The request – Please print the rows below from the line with "locality: Hacienda Simaco" to the line with "collector number: NGF 49414", both of those lines included, without changing a character.
---- Raw data
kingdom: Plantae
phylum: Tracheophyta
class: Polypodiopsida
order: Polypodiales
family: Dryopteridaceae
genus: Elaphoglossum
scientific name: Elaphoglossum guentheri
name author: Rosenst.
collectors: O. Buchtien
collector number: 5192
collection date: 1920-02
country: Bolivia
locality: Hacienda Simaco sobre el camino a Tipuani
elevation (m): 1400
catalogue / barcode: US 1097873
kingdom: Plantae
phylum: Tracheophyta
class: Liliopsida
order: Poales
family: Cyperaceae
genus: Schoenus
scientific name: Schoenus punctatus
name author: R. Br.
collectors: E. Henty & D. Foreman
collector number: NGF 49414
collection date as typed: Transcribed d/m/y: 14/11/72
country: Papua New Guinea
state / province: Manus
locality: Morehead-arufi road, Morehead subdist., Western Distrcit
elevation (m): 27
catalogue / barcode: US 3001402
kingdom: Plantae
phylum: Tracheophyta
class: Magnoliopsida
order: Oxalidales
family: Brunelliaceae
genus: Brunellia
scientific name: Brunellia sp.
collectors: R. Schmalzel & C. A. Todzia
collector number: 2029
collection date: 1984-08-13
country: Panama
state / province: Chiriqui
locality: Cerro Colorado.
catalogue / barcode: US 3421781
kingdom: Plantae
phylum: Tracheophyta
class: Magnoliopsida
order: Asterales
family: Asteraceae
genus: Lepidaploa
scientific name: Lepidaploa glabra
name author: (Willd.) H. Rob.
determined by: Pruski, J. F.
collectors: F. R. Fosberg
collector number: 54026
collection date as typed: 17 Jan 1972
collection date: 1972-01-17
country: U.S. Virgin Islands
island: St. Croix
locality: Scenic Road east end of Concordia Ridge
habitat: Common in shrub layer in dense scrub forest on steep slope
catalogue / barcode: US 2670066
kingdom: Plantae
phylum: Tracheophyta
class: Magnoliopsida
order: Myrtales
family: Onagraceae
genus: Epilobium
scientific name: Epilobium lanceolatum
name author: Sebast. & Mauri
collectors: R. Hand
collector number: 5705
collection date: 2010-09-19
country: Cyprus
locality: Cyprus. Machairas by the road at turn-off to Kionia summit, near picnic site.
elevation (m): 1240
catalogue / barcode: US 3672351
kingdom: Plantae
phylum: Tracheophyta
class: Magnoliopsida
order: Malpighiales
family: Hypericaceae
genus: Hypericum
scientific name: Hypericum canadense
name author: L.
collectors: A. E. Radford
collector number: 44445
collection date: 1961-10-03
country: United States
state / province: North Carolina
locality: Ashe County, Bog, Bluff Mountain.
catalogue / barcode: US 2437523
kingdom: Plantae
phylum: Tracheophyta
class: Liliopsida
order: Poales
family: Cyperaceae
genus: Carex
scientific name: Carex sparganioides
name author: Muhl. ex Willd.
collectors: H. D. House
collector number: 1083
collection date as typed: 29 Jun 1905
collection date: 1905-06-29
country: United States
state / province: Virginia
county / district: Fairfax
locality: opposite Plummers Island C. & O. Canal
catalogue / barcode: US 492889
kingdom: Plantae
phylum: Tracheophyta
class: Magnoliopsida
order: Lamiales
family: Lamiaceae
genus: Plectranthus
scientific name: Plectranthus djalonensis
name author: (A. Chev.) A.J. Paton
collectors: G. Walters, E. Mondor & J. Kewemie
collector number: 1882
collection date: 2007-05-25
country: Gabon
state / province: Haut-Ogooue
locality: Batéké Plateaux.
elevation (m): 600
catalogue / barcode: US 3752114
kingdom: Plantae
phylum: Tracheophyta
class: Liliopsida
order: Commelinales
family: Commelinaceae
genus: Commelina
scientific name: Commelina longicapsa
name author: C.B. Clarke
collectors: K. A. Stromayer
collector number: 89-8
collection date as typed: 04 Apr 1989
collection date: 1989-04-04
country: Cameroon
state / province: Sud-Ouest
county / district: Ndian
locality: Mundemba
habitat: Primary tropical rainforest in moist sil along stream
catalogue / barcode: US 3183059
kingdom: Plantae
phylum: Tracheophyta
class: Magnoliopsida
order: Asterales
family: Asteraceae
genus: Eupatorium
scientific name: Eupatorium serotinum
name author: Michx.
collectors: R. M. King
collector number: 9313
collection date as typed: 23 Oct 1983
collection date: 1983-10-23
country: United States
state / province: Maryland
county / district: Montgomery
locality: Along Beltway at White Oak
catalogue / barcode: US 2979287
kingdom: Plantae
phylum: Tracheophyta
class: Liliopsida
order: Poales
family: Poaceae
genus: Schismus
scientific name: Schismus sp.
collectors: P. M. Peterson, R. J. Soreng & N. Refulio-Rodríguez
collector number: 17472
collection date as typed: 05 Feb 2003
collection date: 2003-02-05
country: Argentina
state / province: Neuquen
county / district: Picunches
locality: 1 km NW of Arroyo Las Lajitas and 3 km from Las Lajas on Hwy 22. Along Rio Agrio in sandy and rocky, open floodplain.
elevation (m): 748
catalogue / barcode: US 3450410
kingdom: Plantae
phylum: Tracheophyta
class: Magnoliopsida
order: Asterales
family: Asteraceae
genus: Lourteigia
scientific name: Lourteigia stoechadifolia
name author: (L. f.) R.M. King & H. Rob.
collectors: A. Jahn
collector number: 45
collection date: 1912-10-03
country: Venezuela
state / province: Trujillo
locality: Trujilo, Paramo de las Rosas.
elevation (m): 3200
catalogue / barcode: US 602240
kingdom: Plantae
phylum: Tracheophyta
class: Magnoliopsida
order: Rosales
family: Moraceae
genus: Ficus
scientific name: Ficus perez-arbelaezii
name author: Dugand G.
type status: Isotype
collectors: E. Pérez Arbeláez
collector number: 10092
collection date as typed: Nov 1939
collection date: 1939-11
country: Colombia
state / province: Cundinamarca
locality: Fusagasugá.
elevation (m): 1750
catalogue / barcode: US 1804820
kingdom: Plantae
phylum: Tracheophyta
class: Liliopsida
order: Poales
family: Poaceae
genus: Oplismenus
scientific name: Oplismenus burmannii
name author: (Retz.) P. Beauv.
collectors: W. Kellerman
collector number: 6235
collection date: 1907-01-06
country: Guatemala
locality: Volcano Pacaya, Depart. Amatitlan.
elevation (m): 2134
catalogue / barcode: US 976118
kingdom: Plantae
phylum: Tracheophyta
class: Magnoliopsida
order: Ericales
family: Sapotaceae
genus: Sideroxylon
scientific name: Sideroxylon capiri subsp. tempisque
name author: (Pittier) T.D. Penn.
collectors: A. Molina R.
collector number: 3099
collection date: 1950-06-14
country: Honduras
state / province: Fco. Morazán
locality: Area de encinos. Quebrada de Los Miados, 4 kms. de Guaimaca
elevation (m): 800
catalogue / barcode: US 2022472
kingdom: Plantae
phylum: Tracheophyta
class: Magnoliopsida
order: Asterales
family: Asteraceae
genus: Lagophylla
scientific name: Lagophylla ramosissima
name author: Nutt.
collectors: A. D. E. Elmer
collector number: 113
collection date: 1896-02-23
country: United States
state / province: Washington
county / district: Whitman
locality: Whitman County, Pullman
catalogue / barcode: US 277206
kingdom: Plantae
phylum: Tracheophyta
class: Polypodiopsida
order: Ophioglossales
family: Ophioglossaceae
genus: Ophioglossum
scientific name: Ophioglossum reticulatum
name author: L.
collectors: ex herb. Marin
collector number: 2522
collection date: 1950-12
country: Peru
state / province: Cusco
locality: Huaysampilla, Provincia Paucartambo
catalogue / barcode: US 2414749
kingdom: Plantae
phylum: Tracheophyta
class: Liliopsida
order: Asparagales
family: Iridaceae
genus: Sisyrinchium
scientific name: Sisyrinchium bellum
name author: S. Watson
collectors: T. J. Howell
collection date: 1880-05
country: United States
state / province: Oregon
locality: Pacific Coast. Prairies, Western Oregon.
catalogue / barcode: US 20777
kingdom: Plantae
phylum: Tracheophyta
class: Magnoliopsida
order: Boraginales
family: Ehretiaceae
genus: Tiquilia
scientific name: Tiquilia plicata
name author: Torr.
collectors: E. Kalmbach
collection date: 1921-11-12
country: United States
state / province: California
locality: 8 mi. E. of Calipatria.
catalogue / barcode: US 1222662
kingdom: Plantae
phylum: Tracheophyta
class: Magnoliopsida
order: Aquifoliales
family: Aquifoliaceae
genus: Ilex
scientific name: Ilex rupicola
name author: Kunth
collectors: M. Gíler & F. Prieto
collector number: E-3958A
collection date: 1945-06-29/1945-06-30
--------
Answer to this problem –
locality: Hacienda Simaco sobre el camino a Tipuani
elevation (m): 1400
catalogue / barcode: US 1097873
kingdom: Plantae
phylum: Tracheophyta
class: Liliopsida
order: Poales
family: Cyperaceae
genus: Schoenus
scientific name: Schoenus punctatus
name author: R. Br.
collectors: E. Henty & D. Foreman
collector number: NGF 49414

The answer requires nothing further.